• _Problem to work on_
The entries below hold a line with "700 Martin Luther King Dr." and a line with "To the African". Return those lines and all that lie between them, exactly and only.

[Page-level text extractions]
* * * *

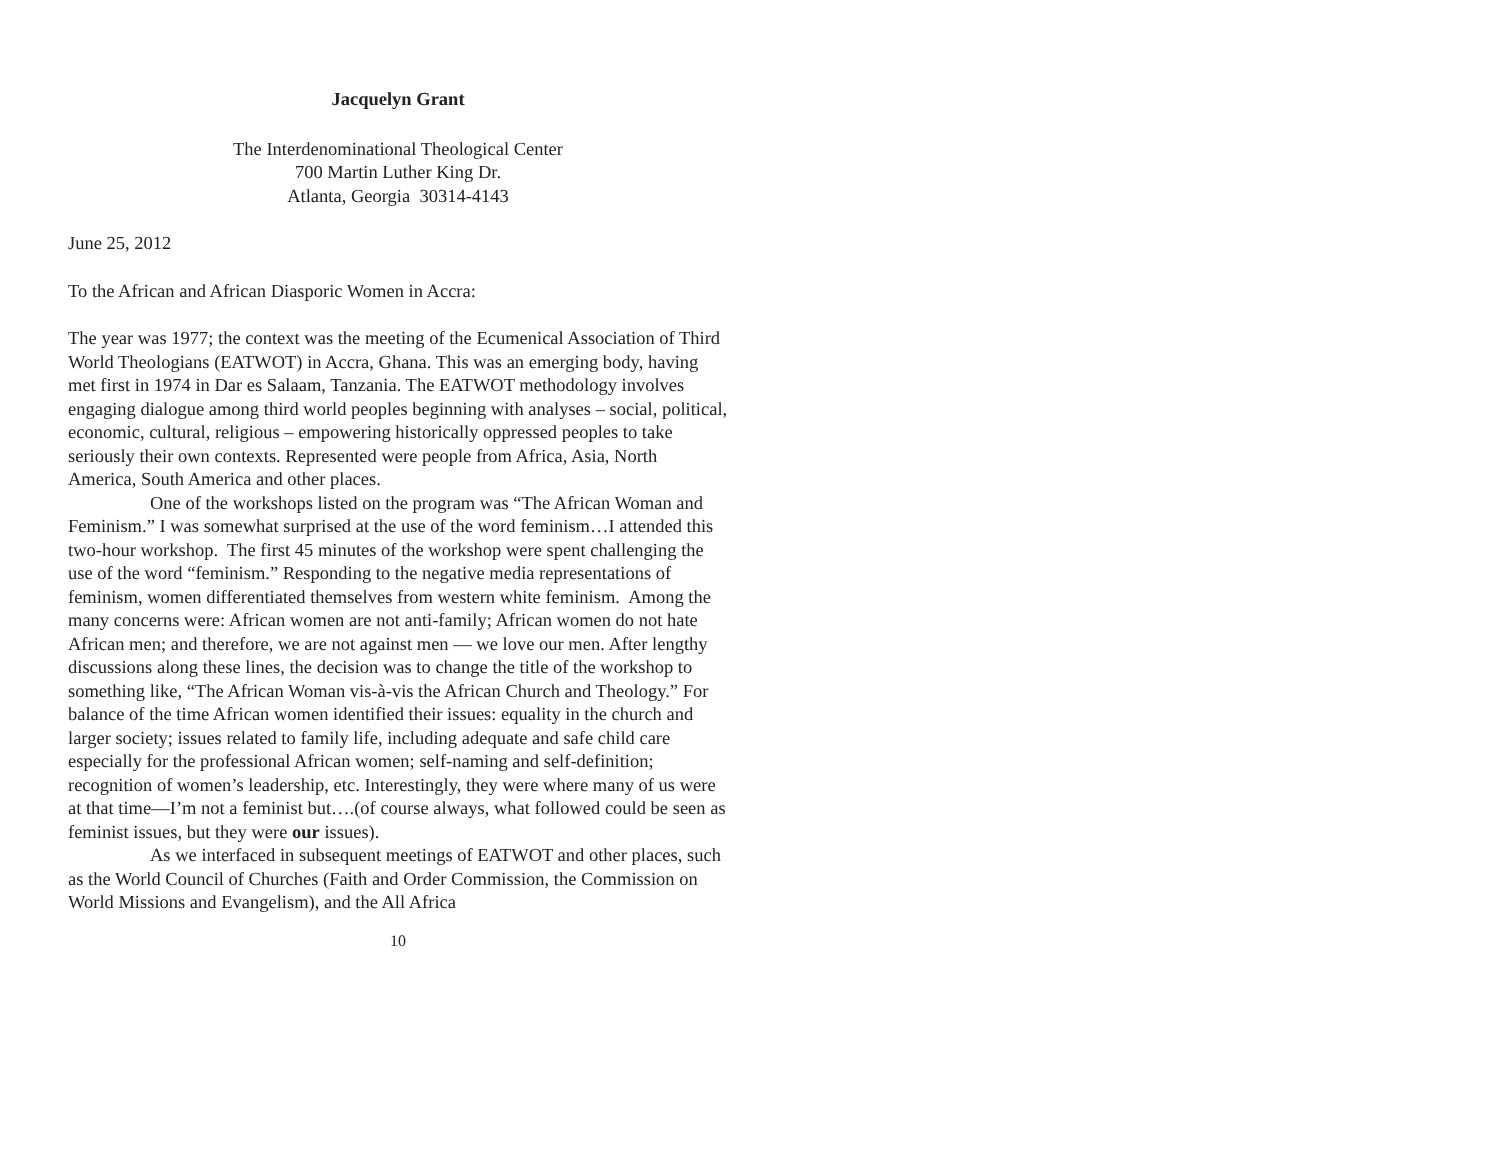Jacquelyn Grant
The Interdenominational Theological Center
700 Martin Luther King Dr.
Atlanta, Georgia 30314-4143
June 25, 2012
To the African and African Diasporic Women in Accra:
The year was 1977; the context was the meeting of the Ecumenical Association of Third World Theologians (EATWOT) in Accra, Ghana. This was an emerging body, having met first in 1974 in Dar es Salaam, Tanzania. The EATWOT methodology involves engaging dialogue among third world peoples beginning with analyses – social, political, economic, cultural, religious – empowering historically oppressed peoples to take seriously their own contexts. Represented were people from Africa, Asia, North America, South America and other places.
One of the workshops listed on the program was “The African Woman and Feminism.” I was somewhat surprised at the use of the word feminism…I attended this two-hour workshop. The first 45 minutes of the workshop were spent challenging the use of the word “feminism.” Responding to the negative media representations of feminism, women differentiated themselves from western white feminism. Among the many concerns were: African women are not anti-family; African women do not hate African men; and therefore, we are not against men — we love our men. After lengthy discussions along these lines, the decision was to change the title of the workshop to something like, “The African Woman vis-à-vis the African Church and Theology.” For balance of the time African women identified their issues: equality in the church and larger society; issues related to family life, including adequate and safe child care especially for the professional African women; self-naming and self-definition; recognition of women’s leadership, etc. Interestingly, they were where many of us were at that time—I’m not a feminist but….(of course always, what followed could be seen as feminist issues, but they were our issues).
As we interfaced in subsequent meetings of EATWOT and other places, such as the World Council of Churches (Faith and Order Commission, the Commission on World Missions and Evangelism), and the All Africa
10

* * * *

• _Response to the task_
700 Martin Luther King Dr.
Atlanta, Georgia 30314-4143
June 25, 2012
To the African and African Diasporic Women in Accra:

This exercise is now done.